ITV1 are very much ITV1 with their poor schedule. All Star Mr & Mrs Christmas Special, where Pip Schofield gets paid more than Fern Britton, Poirot (actually a good alternative to The Royle Family, did it not also clash with Gavin & Stacey), Gladiator (though it may be a good film, it's nearly a decade old; whatever happened to great movie premieres on the channel? Has the fiscal situation on TV's worst channel really become so bad?), and finally the piss-poor One Million Years BC. Channel 4 have a documentary at 7.45pm, Katie: My Beautiful Face, about the former model and TV presenter who delivered this year's alternative Xmas message, which follows the programme. Grey Gardens follows, then a repeat of Lee Evans: Big - Live at the O2, then loads of early morning rubbish. Five has Gadget Show: Gadget of the Decade, The Abba Years, Mamma Mia!: Where Did It All Go Right, Abba The Movie and loads more early morning rubbish. Let's just recap. Five have devoted most of their night to fucking Abba, "the Beatles of shit" as I read someone calling them the other day.

There's one thing missing from Xmas Day. The greatest Xmas movie ever. No, scratch that. The greatest movie ever.
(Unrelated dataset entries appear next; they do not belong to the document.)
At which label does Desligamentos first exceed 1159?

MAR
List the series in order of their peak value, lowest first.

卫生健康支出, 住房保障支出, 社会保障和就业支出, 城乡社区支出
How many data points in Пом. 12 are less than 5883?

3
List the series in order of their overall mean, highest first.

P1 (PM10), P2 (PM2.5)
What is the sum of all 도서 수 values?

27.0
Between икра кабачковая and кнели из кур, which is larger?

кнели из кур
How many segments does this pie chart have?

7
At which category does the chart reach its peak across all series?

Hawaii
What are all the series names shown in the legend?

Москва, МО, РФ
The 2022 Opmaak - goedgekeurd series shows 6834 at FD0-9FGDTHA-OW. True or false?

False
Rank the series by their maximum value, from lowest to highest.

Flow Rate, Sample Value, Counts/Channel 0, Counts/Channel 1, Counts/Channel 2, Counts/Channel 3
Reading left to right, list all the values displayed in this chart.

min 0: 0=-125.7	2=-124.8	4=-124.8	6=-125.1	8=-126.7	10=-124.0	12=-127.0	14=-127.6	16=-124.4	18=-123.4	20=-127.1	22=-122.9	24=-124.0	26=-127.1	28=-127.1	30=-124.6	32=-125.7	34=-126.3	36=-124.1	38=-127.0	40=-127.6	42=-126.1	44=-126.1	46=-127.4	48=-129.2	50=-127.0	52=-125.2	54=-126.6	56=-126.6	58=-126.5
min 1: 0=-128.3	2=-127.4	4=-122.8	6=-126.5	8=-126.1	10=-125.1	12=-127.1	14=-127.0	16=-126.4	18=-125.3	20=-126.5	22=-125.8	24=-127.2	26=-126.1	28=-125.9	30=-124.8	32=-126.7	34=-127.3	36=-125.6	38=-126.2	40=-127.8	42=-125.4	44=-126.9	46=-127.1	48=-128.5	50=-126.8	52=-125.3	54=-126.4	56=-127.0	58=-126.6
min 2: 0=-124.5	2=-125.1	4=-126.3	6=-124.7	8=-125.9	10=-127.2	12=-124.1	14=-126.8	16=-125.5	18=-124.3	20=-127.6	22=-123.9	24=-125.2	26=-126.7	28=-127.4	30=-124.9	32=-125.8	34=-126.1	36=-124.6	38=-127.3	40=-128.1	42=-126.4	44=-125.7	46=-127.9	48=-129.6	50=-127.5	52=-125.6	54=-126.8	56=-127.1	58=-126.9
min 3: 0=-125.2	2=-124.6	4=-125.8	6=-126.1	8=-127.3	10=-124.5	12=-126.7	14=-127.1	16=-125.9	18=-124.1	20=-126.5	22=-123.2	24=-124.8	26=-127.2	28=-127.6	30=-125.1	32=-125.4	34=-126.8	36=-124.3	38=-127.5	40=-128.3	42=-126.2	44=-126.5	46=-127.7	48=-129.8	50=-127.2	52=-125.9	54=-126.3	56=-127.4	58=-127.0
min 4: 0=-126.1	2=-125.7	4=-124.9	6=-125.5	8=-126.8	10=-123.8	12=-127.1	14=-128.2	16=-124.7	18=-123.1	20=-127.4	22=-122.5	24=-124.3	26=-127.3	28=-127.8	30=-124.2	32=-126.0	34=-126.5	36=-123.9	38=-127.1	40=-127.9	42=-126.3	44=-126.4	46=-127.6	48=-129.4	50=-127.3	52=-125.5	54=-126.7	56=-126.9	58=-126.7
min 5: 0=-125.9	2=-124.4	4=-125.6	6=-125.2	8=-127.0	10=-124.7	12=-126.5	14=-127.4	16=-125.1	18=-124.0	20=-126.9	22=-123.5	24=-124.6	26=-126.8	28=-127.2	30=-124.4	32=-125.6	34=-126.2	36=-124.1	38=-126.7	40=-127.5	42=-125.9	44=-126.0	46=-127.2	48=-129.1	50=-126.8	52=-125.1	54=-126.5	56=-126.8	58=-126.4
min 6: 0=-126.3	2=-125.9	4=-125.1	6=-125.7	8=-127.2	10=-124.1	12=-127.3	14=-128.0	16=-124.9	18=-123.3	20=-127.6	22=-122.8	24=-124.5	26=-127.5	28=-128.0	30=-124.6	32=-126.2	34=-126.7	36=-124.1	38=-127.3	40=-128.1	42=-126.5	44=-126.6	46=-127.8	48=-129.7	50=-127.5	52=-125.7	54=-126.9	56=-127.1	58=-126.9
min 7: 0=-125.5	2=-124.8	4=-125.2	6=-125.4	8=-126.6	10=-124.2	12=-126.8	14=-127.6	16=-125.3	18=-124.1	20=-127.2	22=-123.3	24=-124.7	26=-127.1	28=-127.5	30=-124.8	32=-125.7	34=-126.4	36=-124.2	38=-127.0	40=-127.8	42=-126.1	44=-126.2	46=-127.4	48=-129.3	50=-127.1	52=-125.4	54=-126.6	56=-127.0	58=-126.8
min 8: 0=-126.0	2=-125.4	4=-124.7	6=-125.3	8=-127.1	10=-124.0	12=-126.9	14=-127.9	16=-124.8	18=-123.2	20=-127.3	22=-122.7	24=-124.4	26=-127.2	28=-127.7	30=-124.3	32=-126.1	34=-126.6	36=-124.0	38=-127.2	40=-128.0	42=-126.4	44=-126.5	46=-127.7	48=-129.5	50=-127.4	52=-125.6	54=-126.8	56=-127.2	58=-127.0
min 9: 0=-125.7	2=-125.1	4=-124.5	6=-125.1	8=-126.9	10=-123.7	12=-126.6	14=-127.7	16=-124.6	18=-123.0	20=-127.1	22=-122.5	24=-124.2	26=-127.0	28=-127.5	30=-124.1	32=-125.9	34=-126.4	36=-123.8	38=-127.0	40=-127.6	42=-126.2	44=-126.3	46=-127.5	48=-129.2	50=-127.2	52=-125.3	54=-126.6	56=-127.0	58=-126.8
This colour version is new; I'm used to seeing it in black and white. Either way, if you've never seen it, buy it on DVD. It's beautiful. There is absolutely nothing wrong with it. Nothing. It's utterly perfect, and James Stewart is excellent. If you do not shed a tear during it, you are heartless, and you will go to hell to be prodded by little daemons with pointy little pitchforks.

So, a mixed bag. Possibly the worst overall schedule I've ever seen for Xmas Day, but with some absolute gems scattered around. It seems the best thing to do is just keep it on BBC1 for most of the day. Tomorrow, I'll finish this emotionally draining experience with telling you the rubbish on digital.

Thanks for reading. I know it's been traumatic for you.